こういう事実があったにもかかわらず、バシー海峡の話は今に至るも伝わって来ない。様々な戦場での勇戦や激戦、満州や樺太・千島列島の攻防、ソ連(現ロシア)によるシベリアでの日本兵捕虜に対する暴虐極まりない処遇と累々たる死者については多くの日本人の知るところであり、国として遺骨収拾をした話や慰霊塔建立の話など伝わって来るが、バシー海峡での惨事については、なぜ伝わってこないのだろうか。

第6次訪問の時、潮音寺での慰霊祭、鵝鑾鼻での献花式を実施した。浜辺で海を見ていると、猫鼻岬の沖合いを、タンカーらしき船が西から東に通過して行った。きっと日本に向けて油を満載しているタンカーなのだろうと思うと、なんともやりきれない思いがした。海上には、今日の日本人の生活に不可欠な原油を運ぶタンカー、その同じ海底には日本のために戦って死んでいった幾多数多のご遺体が…。
•••••
* _小問_
バシー海峡についての文章で、第6次訪問の時に実施された二つの行事を答えよ。 このあとに示す項目は使わなくてよい。
•••••
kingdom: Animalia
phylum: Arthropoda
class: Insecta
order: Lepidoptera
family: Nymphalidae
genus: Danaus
•••••
* _解答_
潮音寺での慰霊祭と鵝鑾鼻での献花式。